Alongside this fast-growing slate of features, the teaming of Iervolino and Barcadi would spark the rush of business launches and acquisitions. Iervolina said he realised early on that revenue from films alone might not be a solid source of income (and indeed, few of his titles could claim to have been box office smashes) and that to “be relevant we should create synergies.” Which is where the idea to provide film servicing came about, alongside the animation studios (which don’t solely work on in-house projects), and the more technical operations, such as film coding. 

But the less obviously film-related elements of the portfolio he also claims to have brought into the mix. After acquiring a majority stake in SoCal Sports — the sports agency which has numerous Italian soccer stars old and new on its books — he says he “changed the company” so that it started producing sports video content, it landing an immediate hit on a local streaming site with a documentary about iconic club Milan. 

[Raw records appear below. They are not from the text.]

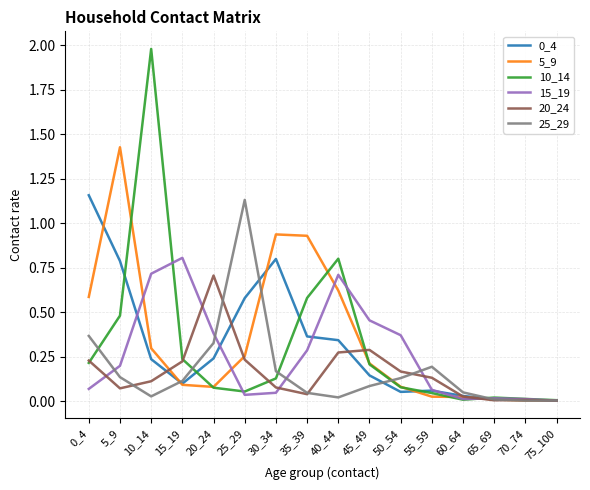

Is the value of 0_4 at 5_9 greater than the value of 10_14 at 25_29?

Yes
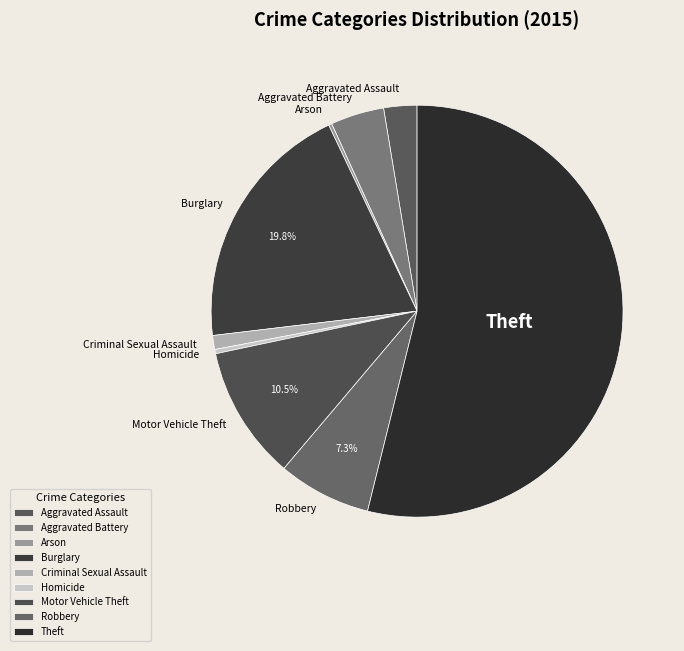

Which slice is the largest?

Theft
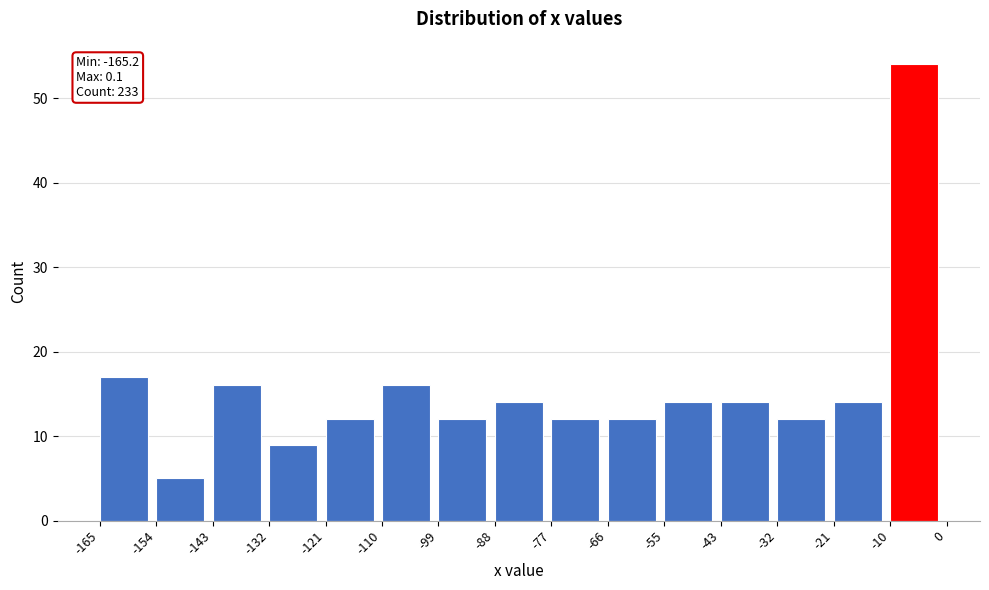

Which range on the x-axis has the tallest bar?

-10 to 0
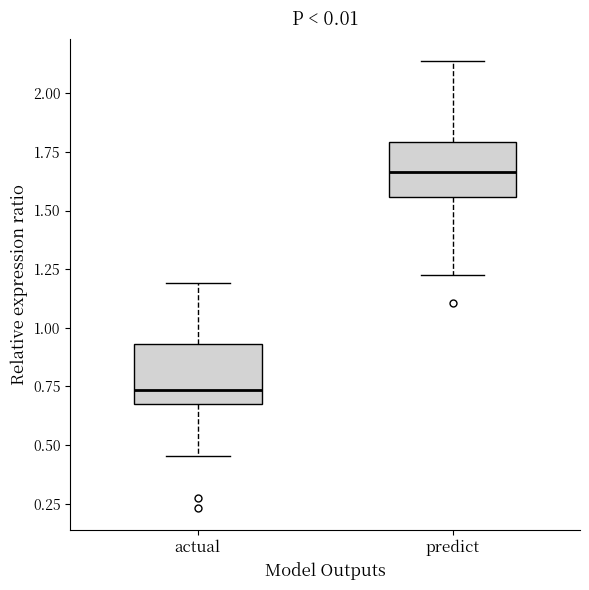

Reading left to right, read every box against the y-axis: the position of its median line, the range the box covers, and the ends of its whiskers. The values are not printed on the chart, so give them approximately, as read against the axis.

actual: median 0.75, box 0.70 to 0.95, whiskers 0.45 to 1.20
predict: median 1.65, box 1.55 to 1.80, whiskers 1.25 to 2.15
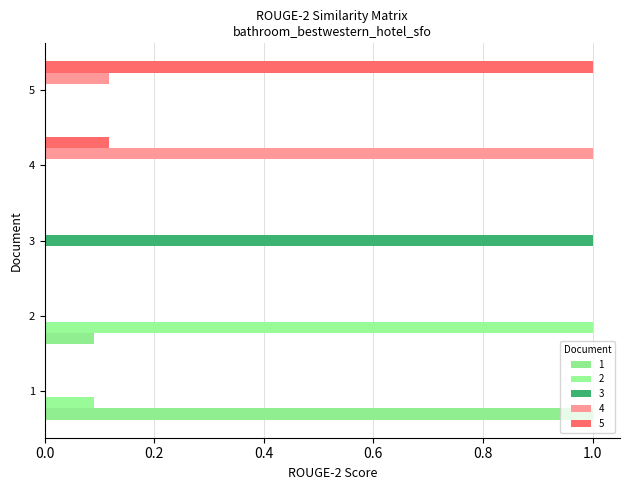

List the series in order of their peak value, lowest first.

1, 2, 3, 4, 5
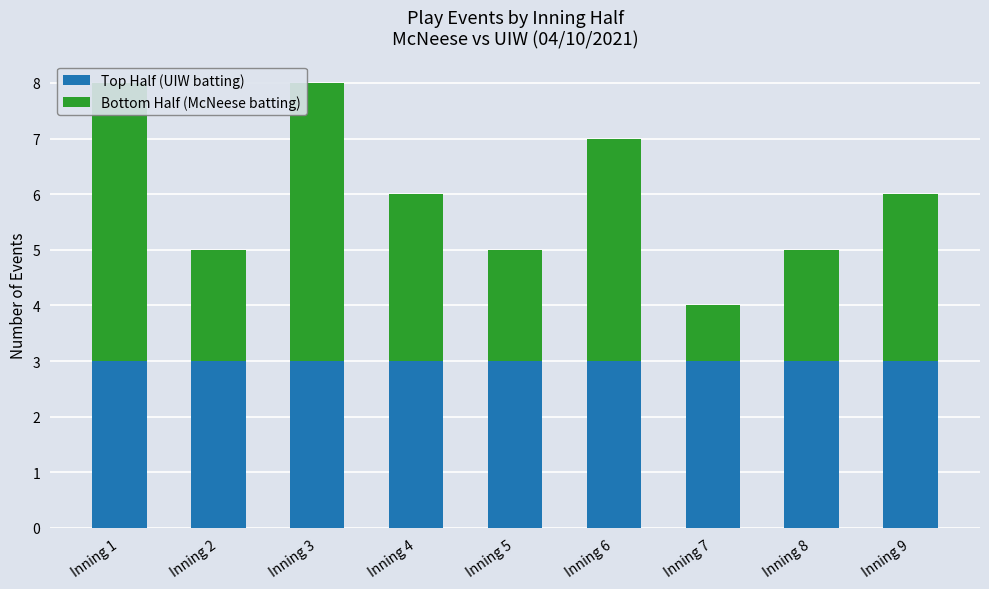

List the series in order of their peak value, lowest first.

Top Half (UIW batting), Bottom Half (McNeese batting)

On the soccer front, Iervolino — this time acting alone — recently acquired an ownership stake of U.S. club Miami FC, which plays in the second tier of the USL. “Now I know how to monetize a team, via video content and image rights, so by creating synergy I can create revenue,” he says. “In the end, everything is connected.” He also freely admits that the investment, which was announced in May, was made knowing the phenomenal amount of interest in U.S. soccer and Miami that was to come following Lionel Messi’s move to the city’s other club, the David Beckham-owned Inter Miami (“Although being called Miami FC, I think we have the better brand”). 

Even the Mercato food markets he says have been synergized — “I converted them so at night they become like production studios for documentaries.” With a focus on stories related to food and culture, one such creation is the upcoming docu-series The Unknown Chefs, about four refugees as they set up food businesses in the U.K. and being produced by Iervolino and British music producer David Tickle. 

And, in the not to distant future, there’s space. Outside of the complications of actually getting there, Iervolino says his concept is “very easy,” essentially a reality show following people as they train to become both MMA fighters and astronauts. While it may sound far-fetched now, he’s confident such concepts will become the “new normality — everybody will be doing it.”

Surely as creator and producer on Galactic Combat, when the technical issues have been ironed out and it’s ready to launch, Iervolino will need to be in rocket for its first trip to his intergalactic studio

“I’ll go if there are enough seats,” he says, 

Until then, a seat at the Palazzo del Cinema for the world premiere of Ferrari will have to do.